最新ハードで往年のタイトルが復刻されたり、稀少なソフトが高値で取引されたりと、ブームが続くレトロゲーム。一過性の流行で終わらせまいと、ハードやソフトの収集と保存に取り組むNPOがある。これらは「後世に残すべき文化遺産」だと訴える、日本レトロゲーム協会。その真意と活動の実情を探るべく、大阪府内の拠点を訪ねた。
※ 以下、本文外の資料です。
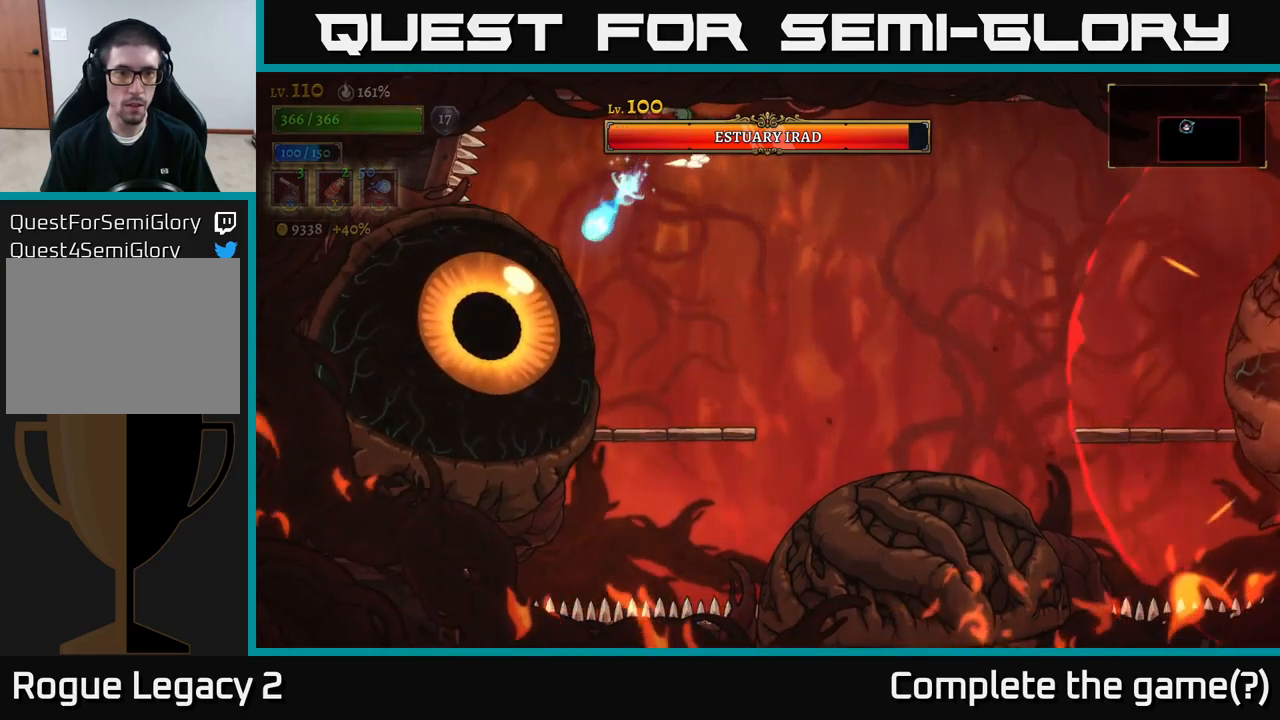
{"buttons": ["X"], "left_stick": "left", "right_stick": "center", "events": [[183, "left_stick", "down-right"], [233, "left_stick", "right"], [350, "left_stick", "center"], [367, "X", "down"], [400, "left_stick", "left"]]}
(北林慎也)
日本レトロゲーム協会(Japan Retro Game Association、JARGA)は、2016年に設立・認証された特定非営利活動法人。
理事長の石井豊さん(49)は20年近くにわたって中古ゲーム販売業を営み、ゲーム機器の修理やパーツ確保、ソフトの収集に努めてきた。
現在は販売事業を縮小し、収蔵品を展示する「レトロゲーム博物館」の実現を目指している。
このほど大阪府内の拠点を訪れ、石井さんに膨大なストックの一端を紹介してもらいながら、レトロゲームを取り巻く現在の状況を聞いた。
まず見せてもらったのが、レトロゲームの代名詞「ファミコン」こと、任天堂のファミリーコンピュータの本体。これまでに1万台以上を集めたという。
2021年7月には、東京オリンピックの開催にちなんで、ファミコン本体と「ハイパーオリンピック」のセットをアフタースクールなどの団体に無償配布した。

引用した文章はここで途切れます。